Когда солнце начало скрываться за горизонтом, работа в поле была почти закончена – не политым остался лишь небольшой участок. Но мышцы ломило от перенапряжения настолько, что очередное ведро для меня было сравнимо с наполненной до краев бочкой. Платок не смог полностью уберечь от грозных лучей солнца, отчего тревожила легкая головная боль. Руки не слушались. Я посмотрела на мать и пристыдилась – будучи намного старше меня, она, не переставая, несла ведра и, резво двигаясь, поливала каждый колосок настолько тщательно, что у меня невольно закрались подозрения, переживет ли следующий зной тот участок поля, который поливала я.

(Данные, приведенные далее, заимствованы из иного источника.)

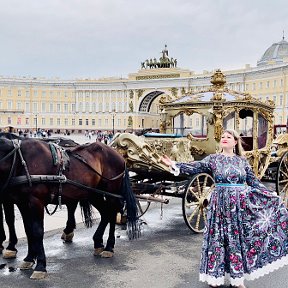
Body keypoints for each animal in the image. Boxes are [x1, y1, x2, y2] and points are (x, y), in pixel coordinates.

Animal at [0, 137, 138, 280]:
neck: (20, 160)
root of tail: (118, 154)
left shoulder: (35, 202)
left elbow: (37, 232)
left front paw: (41, 265)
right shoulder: (22, 203)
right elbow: (29, 231)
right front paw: (29, 258)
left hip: (111, 193)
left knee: (112, 213)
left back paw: (109, 247)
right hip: (93, 193)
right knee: (105, 214)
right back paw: (98, 242)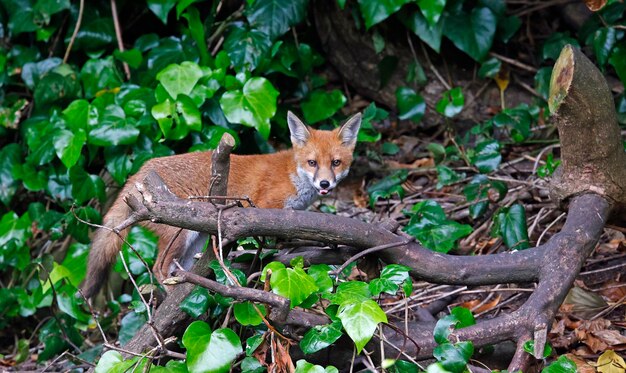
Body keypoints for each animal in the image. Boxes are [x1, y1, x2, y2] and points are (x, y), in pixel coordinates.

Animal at [80, 112, 360, 298]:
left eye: (335, 163)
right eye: (312, 163)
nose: (324, 183)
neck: (293, 175)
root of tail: (141, 170)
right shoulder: (263, 208)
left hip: (195, 239)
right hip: (179, 232)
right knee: (159, 268)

Но я была молода, и твердый дух свободы не давал мне спокойно закончить свою работу. Ноги несли прочь, на главную дорогу прямиком в деревню. Совсем скоро закат разольет по небу свои краски, а мне не очень хотелось наслаждаться такой картиной, работая в поте лица где-то в низине. Для таких зрелищ нужны холмы. Как наш – Лавка. Не зазря его так называли. В вечернее – да и что скрывать – в ночное время вся немногочисленная молодежь Новополья собиралась на холме. Расположившись кто на старых одеялах, кто на платках, а кто и на голой земле, все замолкали, либо кто-то же приглушенно переговаривался, дабы не мешать другим, и наблюдали за прекрасным алым закатом или яркими звездами, мерцающими то тут, то там. Со стороны холм становился похож на большую лавку, с которой все-таки не сравнится обычная деревянная, стоящая аккурат подле дома и на которой собираются старики.